Data from Forest Pharmaceuticals
Milnacipran was studied in a Phase 2 trial. The Phase II trial was a three-month randomized placebo-controlled study involving 14 sites. Fibromyalgia patients were randomized to either the milnacipran treatment or a placebo. The primary factor evaluated was patient-reported pain. A PDA (electronic diary) was used to record daily pain.
In the phase II trial, milnacipran was shown to lead to a significant improvement in pain. Thirty-seven percent of the milnacipran-treated patients, randomized to the twice a day dosing group, reported at least a 50 percent reduction in pain compared to 14 percent of the patients on the placebo.
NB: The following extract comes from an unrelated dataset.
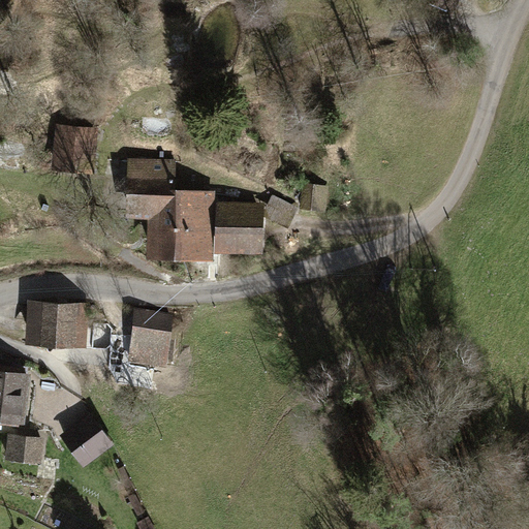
[(459,0),(424,0),(454,12),(459,0)]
Further, 75 percent of all milnacipran-treated patients reported an impression of improvement compared to 38 percent of the placebo group. This was also significant. Milnacipran was generally
well tolerated, especially with twice-daily dosing. The most common dose-related events reported by patients were nausea, noted early in the study, as well as a slight increase in heart rate. Most events were mild to moderate in intensity.
In a Phase III trial, 888 patients were randomized to a double-blind placebo-controlled study with milnacipran versus a placebo. The primary end point included both an assessment of pain as well as the patient’s global impression of improvement. This endpoint, although not statistically significant (p=0.06), showed a positive trend. The magnitude of the treatment effect observed at three months was maintained at six months. A secondary end point looking at physical function did not show statistically significant improvement.
Milnacipran was generally well tolerated with the most common adverse events being nausea in 6 percent, heart rate increase in 2 percent, headache in 2 percent and depression in 2 percent.
Milnacipran (Savella) has been approved by the FDA for treatment of fibromyalgia.